◆ EXTRACT PROVIDED
## begin

Cambodian MEA Laureate 2012 Luon Sovath charged with incitement

November 5, 2014

 
cambodia-luon-sovath-award-oct-2012.jpg

(Luon Sovath after receiving the Martin Ennals Award for Human Rights Defenders in Geneva on 2 October 2012; left myself.  AFP)
 On 4 November Radio Free Asia (RFA) reports that two outspoken critics of Cambodia’s Prime Minister Hun Sen are called to court this month on vague charges of “incitement to commit a crime,” but the defendants say they have done nothing illegal. It concerns the human rights defender and monk Luon Sovath (MEA Laureate 2012) and dissident Sourn Serey Ratha (based in the USA). They received summons dated 22 October (!) signed by Phnom Penh Municipal Court deputy prosecutor Meas Chanpeseth accusing then of “incitement to commit crimes in Phnom Penh, Cambodia and abroad” in 2011, under Penal Code article 495, but the summonses, which ordered the two men to appear in court together in the capital on 25 November, do not specify what crimes they had incited or how their cases were linked.

## end

◆ JOBS
1. Condense the paragraph beginning "On 4 November Radio Free Asia" from the article on Luon Sovath into a short bulleted list that keeps its main facts.
2. Reproduce the article on Luon Sovath word for word, covering everything from "Cambodian MEA Laureate" down to "2012; left myself.  AFP)".

◆ COLLECTED DATA

## begin

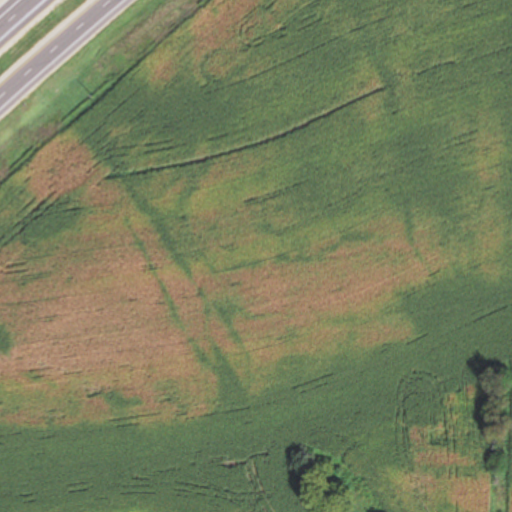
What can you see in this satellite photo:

## end

◆ TASK ANSWERS
1.
- On 4 November, Radio Free Asia reported that two outspoken critics of Prime Minister Hun Sen were called to court that month.
- They are monk and human rights defender Luon Sovath (MEA Laureate 2012) and US-based dissident Sourn Serey Ratha.
- The summonses were dated 22 October and signed by Phnom Penh Municipal Court deputy prosecutor Meas Chanpeseth.
- They accuse the two of "incitement to commit crimes in Phnom Penh, Cambodia and abroad" in 2011, under Penal Code article 495.
- Both were ordered to appear together in court in the capital on 25 November.
- The summonses do not say which crimes were incited or how the two cases are linked.
- The defendants say they have done nothing illegal.

2.
Cambodian MEA Laureate 2012 Luon Sovath charged with incitement

November 5, 2014

 
cambodia-luon-sovath-award-oct-2012.jpg

(Luon Sovath after receiving the Martin Ennals Award for Human Rights Defenders in Geneva on 2 October 2012; left myself.  AFP)